At any rate I cannot think of another point on the Dorset coast, easily accessible from a boat, which so well answers the description.
The “cottages” would be those of the adjoining Lulworth Cove & village, but they do not, of course, face the “grottoes,” as Severn seems to imply. I put that down to his fancy, as such a position would hardly be possible anywhere. With kind regards—Sincerely yours, Thomas Hardy
Thomas Hardy (29 July 1914). Letter to Sidney Colvin. In Lucas, p. 319.
The date of ‘Bright Star’
The evidence for the date of composition of ‘Bright Star’ was considered by Aileen Ward:
The first date assigned to this sonnet—September 28, 1820—held for almost a century. When Milnes printed the poem in 1848† from the copy which Keats made for Severn on board the Maria Crowther, he repeated Severn’s account of the sonnet which implied that Keats had composed it that very day, his last on English soil.‡ This story of his “last poem”—“a beautiful and consolatory circumstance,” as Colvin described it—was discredited when Colvin came across an earlier version transcribed by Charles Brown and dated 1819.
Aileen Ward (1955). ‘The Date of Keats’s “Bright Star” Sonnet’. Studies in Philology 52:1, pp. 75–76.
† Richard Monckton Milnes, ed. (1848). Life, Letters, and Literary Remains of John Keats, volume II, p. 306. London: Edward Moxon. ‡ Ibid., p. 72.
Ward considers and rejects various claims for the date of composition—Colvin suggested February 1919; Amy Lowell, April 1919; Robert Gittings, October 1818—before agreeing with Ernest de Sélincourt’s suggestion of July 1819. But regardless of which (if any) of these theories is correct, the transcription by Brown dated 1819 is evidence that Severn was mistaken.

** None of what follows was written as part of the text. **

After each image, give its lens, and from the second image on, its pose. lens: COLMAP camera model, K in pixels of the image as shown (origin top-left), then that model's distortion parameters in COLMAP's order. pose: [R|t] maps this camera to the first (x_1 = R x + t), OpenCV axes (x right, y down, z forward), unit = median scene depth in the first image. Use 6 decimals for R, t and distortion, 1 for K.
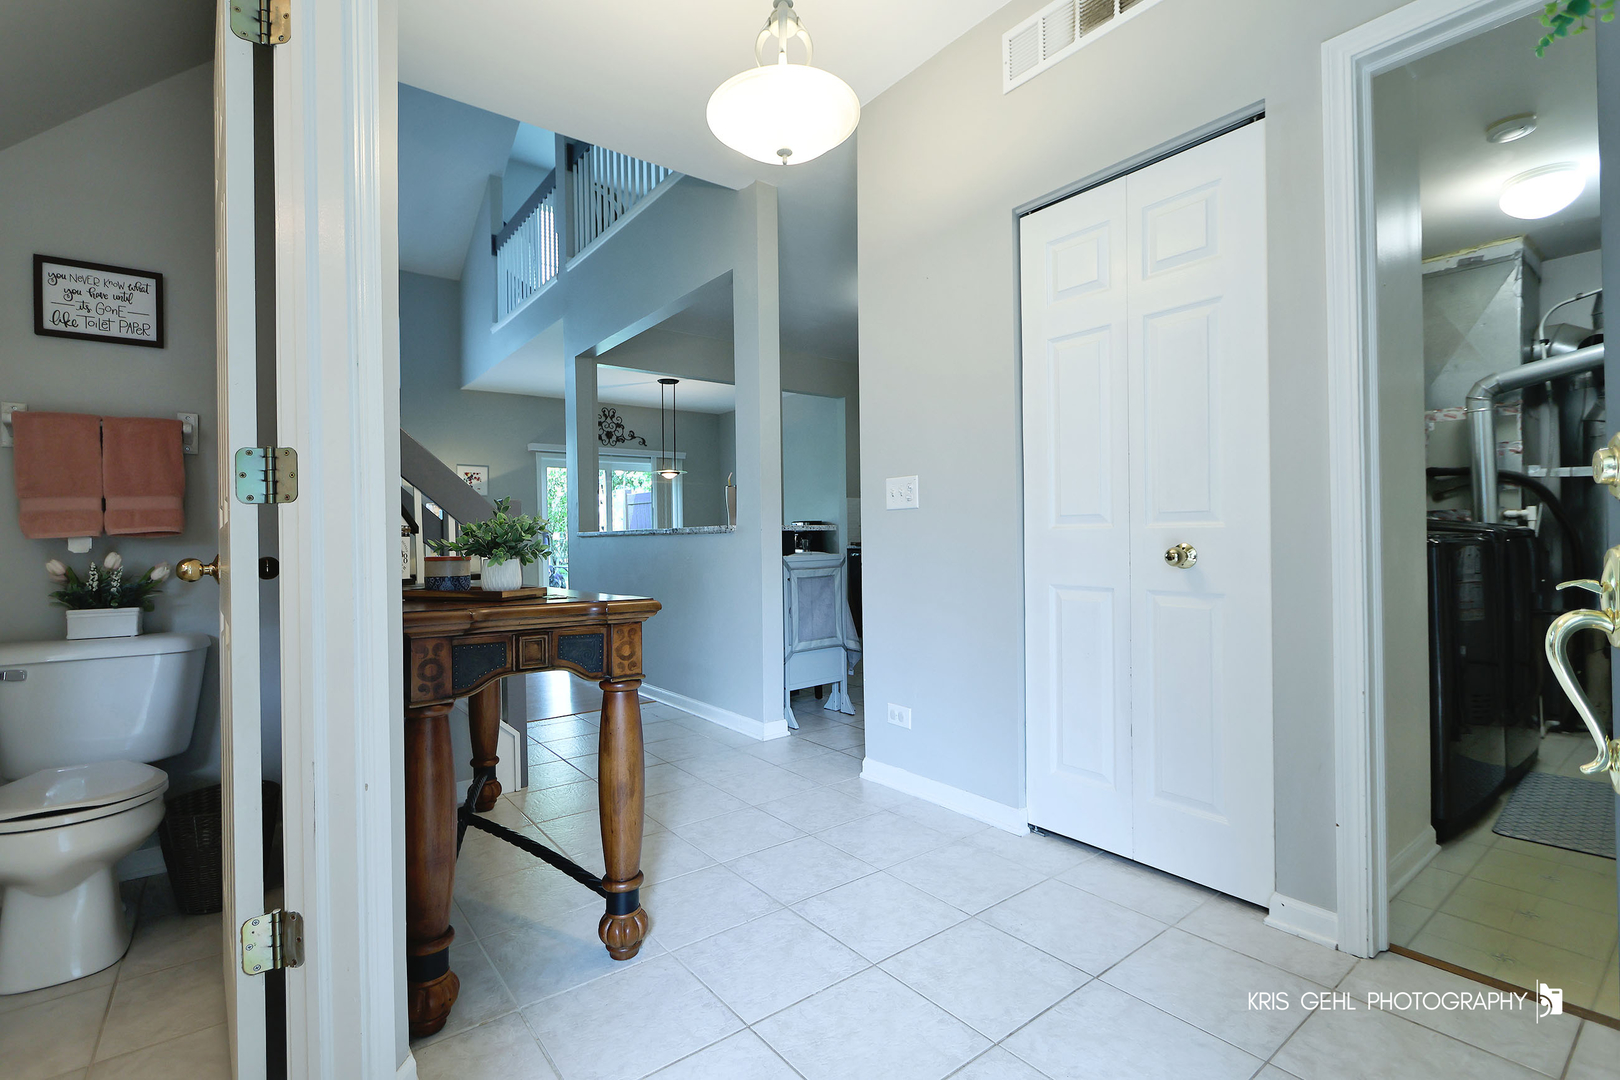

Severn in later life clearly cherished the impression that the sonnet had been actually composed for him on the day of the Dorsetshire landing. Lord Houghton† in his Life and Literary Remains distinctly asserts as much, and it had seemed to us all a beautiful and consolatory circumstance, in the tragedy of Keats’s closing days, that his last inspiration in poetry should have come in a strain of such unfevered beauty and tenderness, and with images of such a refreshing and solemn purity. But in point of fact the sonnet was work of an earlier date, and the autograph given to Severn is on the face of it no draught but a fair copy.‡ […]
The sonnet is copied in this form by Charles Brown, under date 1819, in the collection of transcripts from Keats’s fugitive verses which from the spring of that year he regularly made as soon after they were written as he could lay hands on them. His dates I have found always trustworthy […]
Sidney Colvin (1917). John Keats, pp. 493–494. New York: Charles Scribner’s Sons.
† Richard Monckton Milnes. ‡ I guess that Hardy did not read this passage, or not soon enough at any rate, to correct the note in Late Lyrics and Earlier (1922), quoted above.